LifeLong served 56,612 patients in 2022, an overwhelming majority of whom were low-income people of color. Before the COVID-19 pandemic began, Lifelong served 66,681 patients.

Vliet added that LifeLong’s labor costs have increased substantially. He said most patients receive Medi-Cal and government reimbursements are insufficient. The East Oakland health center project has been put on hold.

Vliet said the Marin Adult Day Health Center has been operating at a substantial deficit for a number of years. Losses over the last five years have totaled more than $2 million, and a loss of $600,000 is projected for next year.

“ADHC is an expensive program to operate,” Vliet wrote in an email. “Medi-Cal reimbursement doesn’t cover costs; we are a small center, so don’t have economies of scale; enrollment dropped precipitously during the pandemic; and we have not been as successful in securing grants as in the past.”

Debbie Toth, the chief executive officer of Choice in Aging, a nonprofit that operates adult day health centers in Pleasanton and Antioch, said Marin’s center is one of many around the state that are closing.
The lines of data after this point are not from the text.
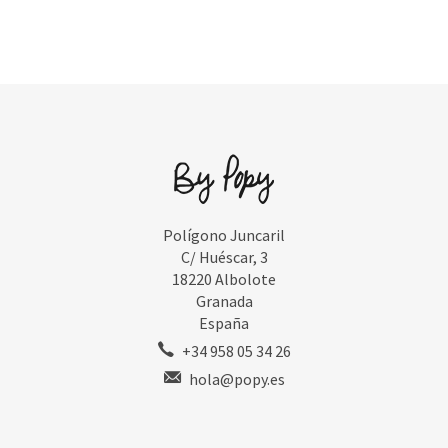
Polígono Juncaril
C/ Huéscar, 3
18220 Albolote
Granada
España
+34 958 05 34 26
hola@popy.es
“The infrastructure in our industry is crumbling because we do not have funding that meets the regulatory requirements of service delivery,” Toth said. “That is the bottom line.”

Toth said state staffing requirements for adult day health centers mirror those for skilled nursing sites.

“We have to have the same medical director, pharmacy consult, psyche consult, nurses, social workers, physical occupational speech therapy, registered dietician, and then we have activity coordinators, professional activity staff, and professional care providers,” Toth said.

Vliet said the Marin center has 20 employees.

Most patients at adult day care health centers qualify for Medi-Cal. But Toth said Medi-Cal managed care plans, such as Partnership HealthPlan of California, can basically dictate the rates they pay for providing adult day care since it is considered an optional benefit and there is no legislated minimum payment.

Vliet said Partnership HealthPlan has approved a Medi-Cal reimbursement rate of $100 per day for clients at the Marin center while the current cost is $345 per day. He said the Veterans Administration, which is supposed to be paying for three participants in the Marin program, has paid for only one day of care since 2020.

Dustin Lyda, a spokesman for Partnership HealthPlan, said it is “saddened by the closure of LifeLong Marin Adult Day Health Center.

“Partnership will not speculate on the specific factors leading to the decision made by MADHC,” Lyda said.

Toth said, “We prioritize institutional care over community-based care in our policies and our funding. It’s a broken system.”